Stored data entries
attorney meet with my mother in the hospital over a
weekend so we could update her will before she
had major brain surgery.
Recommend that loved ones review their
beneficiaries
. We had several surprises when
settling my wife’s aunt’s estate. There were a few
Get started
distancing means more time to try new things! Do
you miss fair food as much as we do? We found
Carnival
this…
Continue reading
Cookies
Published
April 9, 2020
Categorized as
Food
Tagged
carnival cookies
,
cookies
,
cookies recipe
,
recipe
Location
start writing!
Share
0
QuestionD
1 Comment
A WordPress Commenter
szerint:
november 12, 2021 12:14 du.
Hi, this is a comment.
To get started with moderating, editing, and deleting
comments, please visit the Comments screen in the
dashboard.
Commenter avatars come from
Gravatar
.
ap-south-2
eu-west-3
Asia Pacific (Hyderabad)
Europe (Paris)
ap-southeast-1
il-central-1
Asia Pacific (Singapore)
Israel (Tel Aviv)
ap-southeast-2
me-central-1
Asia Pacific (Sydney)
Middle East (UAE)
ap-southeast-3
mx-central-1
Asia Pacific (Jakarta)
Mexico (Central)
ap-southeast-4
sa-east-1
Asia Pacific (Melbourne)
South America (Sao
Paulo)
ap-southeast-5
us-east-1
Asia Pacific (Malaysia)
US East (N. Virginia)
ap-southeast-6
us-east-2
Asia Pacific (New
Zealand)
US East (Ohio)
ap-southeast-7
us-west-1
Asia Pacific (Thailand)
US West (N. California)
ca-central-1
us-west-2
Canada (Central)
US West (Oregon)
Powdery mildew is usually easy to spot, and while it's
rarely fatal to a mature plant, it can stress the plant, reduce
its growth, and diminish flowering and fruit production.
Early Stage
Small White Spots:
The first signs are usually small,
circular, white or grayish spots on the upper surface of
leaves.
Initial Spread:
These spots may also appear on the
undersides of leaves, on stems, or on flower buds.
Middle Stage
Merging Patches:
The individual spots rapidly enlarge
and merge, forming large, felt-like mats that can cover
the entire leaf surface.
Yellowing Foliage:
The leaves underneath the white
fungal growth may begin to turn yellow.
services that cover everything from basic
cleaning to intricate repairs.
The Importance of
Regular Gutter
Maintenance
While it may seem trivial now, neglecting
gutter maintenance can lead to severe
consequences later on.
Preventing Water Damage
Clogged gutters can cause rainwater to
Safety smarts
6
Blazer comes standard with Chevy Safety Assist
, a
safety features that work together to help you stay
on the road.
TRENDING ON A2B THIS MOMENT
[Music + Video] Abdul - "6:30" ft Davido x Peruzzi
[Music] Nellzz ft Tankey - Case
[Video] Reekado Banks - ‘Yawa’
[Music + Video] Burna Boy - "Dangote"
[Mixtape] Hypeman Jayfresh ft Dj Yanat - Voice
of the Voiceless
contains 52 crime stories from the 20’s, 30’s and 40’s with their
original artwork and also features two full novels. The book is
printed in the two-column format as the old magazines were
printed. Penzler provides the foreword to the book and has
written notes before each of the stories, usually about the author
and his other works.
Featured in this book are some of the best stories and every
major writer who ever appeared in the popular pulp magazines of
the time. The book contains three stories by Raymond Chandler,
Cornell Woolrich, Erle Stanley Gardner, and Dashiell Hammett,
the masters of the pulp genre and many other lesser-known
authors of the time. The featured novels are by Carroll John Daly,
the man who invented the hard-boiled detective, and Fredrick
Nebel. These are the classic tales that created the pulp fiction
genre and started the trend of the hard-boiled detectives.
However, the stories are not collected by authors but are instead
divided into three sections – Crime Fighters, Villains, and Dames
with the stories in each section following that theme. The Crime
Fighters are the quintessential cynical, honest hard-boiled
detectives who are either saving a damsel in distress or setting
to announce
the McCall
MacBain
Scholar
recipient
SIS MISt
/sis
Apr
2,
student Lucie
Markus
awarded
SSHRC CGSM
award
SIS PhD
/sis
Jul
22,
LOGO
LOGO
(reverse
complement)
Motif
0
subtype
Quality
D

Task details:
Show all lines above that contain "time".

Solution for this exercise:
distancing means more time to try new things! Do
the time. The book contains three stories by Raymond Chandler,
authors of the time. The featured novels are by Carroll John Daly,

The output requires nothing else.